▶ Work request 1: From the comments on whether Bush favored small government, copy the passage between "Actually, what we" and "squishy about government.", inclusive.
▶ Work request 2: Continue the comment thread about Bush and small government from where it stops.

▶ Selected excerpt:

= Beginning of Section =


Comments

  1. RiverRat says:

    Actually, what we got was a classic liberal in the mode of JFK or his own father. Bush was never a small government fiscal conservative or a libertarian, he couldn’t have been and won, by a hair, in 2000. Triangulation from the right.

  2. Alan says:

    It used to be “limited” government. But that didn’t gel well with the social conservatives. So now it’s “small” or “smaller” government.

  3. McCain says:

    Steve, that’s always the way I’ve seen it as well. We ended up with a conservative imposter, although the suspicious “compassionate” conservative mantra always implied something squishy about government.

  4. just me says:

    I think Bush was mostly half a small government conservative. I think he believed in lower taxes and less business regulation, but in other stuff, especially social programs/education he came across as not so small government.

    So, I think it is more apt to say he was for smaller government than traditional liberals prefer, but not as small as conservatives.

= End of Section =

▶ Extracted records:

= Beginning of Section =

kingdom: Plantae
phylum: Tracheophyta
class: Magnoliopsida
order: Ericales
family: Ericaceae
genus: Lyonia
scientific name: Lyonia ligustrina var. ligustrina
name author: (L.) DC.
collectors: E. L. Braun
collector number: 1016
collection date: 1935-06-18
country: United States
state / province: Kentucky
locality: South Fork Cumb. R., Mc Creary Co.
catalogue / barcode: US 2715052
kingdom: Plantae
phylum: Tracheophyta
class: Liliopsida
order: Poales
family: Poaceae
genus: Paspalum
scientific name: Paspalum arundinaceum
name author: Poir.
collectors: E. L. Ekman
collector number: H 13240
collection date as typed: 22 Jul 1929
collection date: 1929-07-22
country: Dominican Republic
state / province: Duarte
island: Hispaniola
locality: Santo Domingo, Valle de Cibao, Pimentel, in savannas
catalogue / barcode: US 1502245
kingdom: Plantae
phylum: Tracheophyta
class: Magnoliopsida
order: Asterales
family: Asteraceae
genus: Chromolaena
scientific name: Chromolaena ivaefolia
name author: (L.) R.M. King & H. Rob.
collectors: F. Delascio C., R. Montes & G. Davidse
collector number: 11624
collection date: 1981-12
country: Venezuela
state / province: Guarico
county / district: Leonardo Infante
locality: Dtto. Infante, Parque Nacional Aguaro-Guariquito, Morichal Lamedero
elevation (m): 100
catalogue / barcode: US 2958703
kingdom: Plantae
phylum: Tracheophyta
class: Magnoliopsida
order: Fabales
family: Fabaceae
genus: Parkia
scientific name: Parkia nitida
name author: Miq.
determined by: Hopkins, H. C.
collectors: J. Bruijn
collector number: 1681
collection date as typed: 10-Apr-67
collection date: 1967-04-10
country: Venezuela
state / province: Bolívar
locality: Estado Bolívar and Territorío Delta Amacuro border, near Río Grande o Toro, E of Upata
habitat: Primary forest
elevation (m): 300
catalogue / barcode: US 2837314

= End of Section =

▶ Answer area 1:
Actually, what we got was a classic liberal in the mode of JFK or his own father. Bush was never a small government fiscal conservative or a libertarian, he couldn’t have been and won, by a hair, in 2000. Triangulation from the right.

  2. Alan says:

    It used to be “limited” government. But that didn’t gel well with the social conservatives. So now it’s “small” or “smaller” government.

  3. McCain says:

    Steve, that’s always the way I’ve seen it as well. We ended up with a conservative imposter, although the suspicious “compassionate” conservative mantra always implied something squishy about government.

▶ Answer area 2:
  5. Bush has been very consistent on his call for reduced taxes. What he has not been as consistent on is reducing the size of government. The NCLB and prescription drug plans were specific programs that he campaigned on. I will give him a pass on defense spending increases for obvious reasons. Likewise, special expenditures like for Katrina rebuilding are also understandable (though I can grant we could argue about the amount). There are also the the examples of the social security where he tried but failed to implement a change.

    Outside of those examples (implementation of specific campaign promises, were he tried to implement a change but was stymied or unforeseen events), can anyone tell me how much of the spending increase (not the deficit, but the spending increase) is from other than those examples? While I agree that Bush hasn’t been a small government exemplar (snort), most of what I know of that has increased spending is the “set programs” like medicare/SSA, implementing his campaign promises and defense spending. I would really be interested to hear of other significant spending.

    I know that earmarks are way up, but I mostly lay that at congresses feet, not Bush. Even so, I think earmarks is less than 1% of all spending, so is not likely the leading cause of spending increases. I may be wrong on that.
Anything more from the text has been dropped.